▶ [Document images with source code]:
+ + + + +

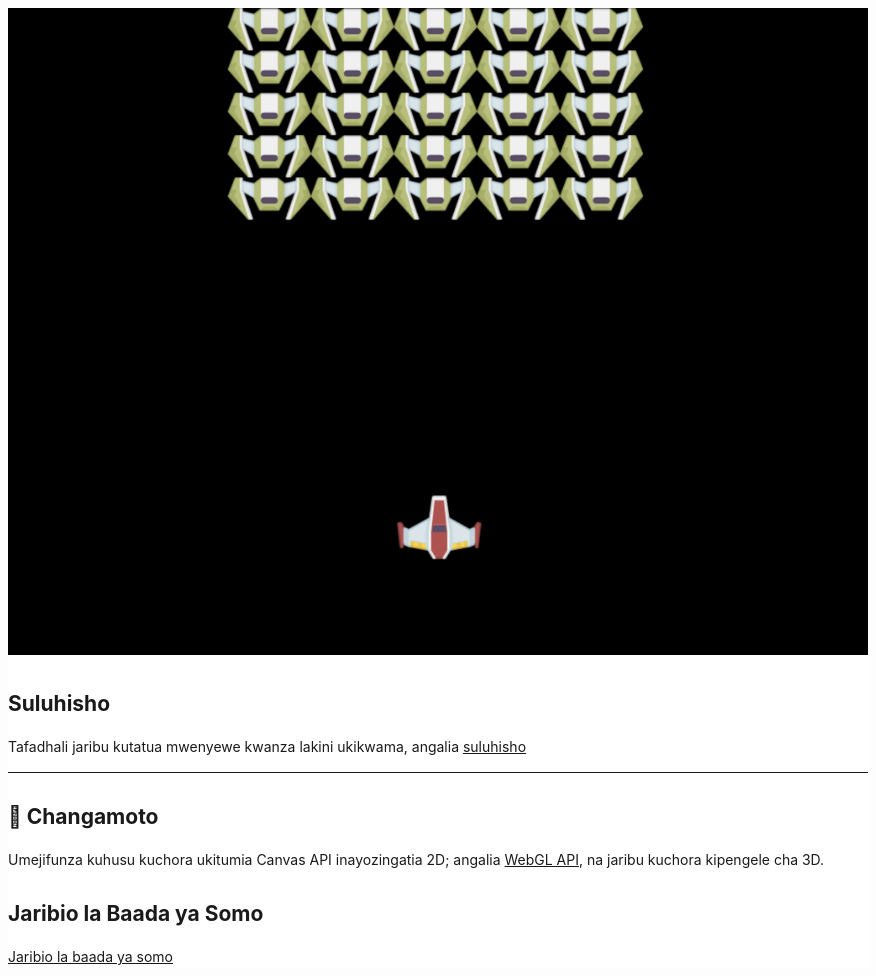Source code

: ![Skrini nyeusi yenye shujaa na wanyama wa ajabu 5*5](../../../../translated_images/partI-solution.36c53b48c9ffae2a5e15496b23b604ba5393433e4bf91608a7a0a020eb7a2691.sw.png)

## Suluhisho

Tafadhali jaribu kutatua mwenyewe kwanza lakini ukikwama, angalia [suluhisho](../../../../6-space-game/2-drawing-to-canvas/solution/app.js)

---

## 🚀 Changamoto

Umejifunza kuhusu kuchora ukitumia Canvas API inayozingatia 2D; angalia [WebGL API](https://developer.mozilla.org/docs/Web/API/WebGL_API), na jaribu kuchora kipengele cha 3D.

## Jaribio la Baada ya Somo

[Jaribio la baada ya somo](https://ashy-river-0debb7803.1.azurestaticapps.net/quiz/32)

+ + + + +

▶ [Task to complete]:
Pictures don't belong in the copy. Restate all the entries exactly.

▶ [Response box]:
Source code

: ![Skrini nyeusi yenye shujaa na wanyama wa ajabu 5*5](../../../../translated_images/partI-solution.36c53b48c9ffae2a5e15496b23b604ba5393433e4bf91608a7a0a020eb7a2691.sw.png)

## Suluhisho

Tafadhali jaribu kutatua mwenyewe kwanza lakini ukikwama, angalia [suluhisho](../../../../6-space-game/2-drawing-to-canvas/solution/app.js)

---

## 🚀 Changamoto

Umejifunza kuhusu kuchora ukitumia Canvas API inayozingatia 2D; angalia [WebGL API](https://developer.mozilla.org/docs/Web/API/WebGL_API), na jaribu kuchora kipengele cha 3D.

## Jaribio la Baada ya Somo

[Jaribio la baada ya somo](https://ashy-river-0debb7803.1.azurestaticapps.net/quiz/32)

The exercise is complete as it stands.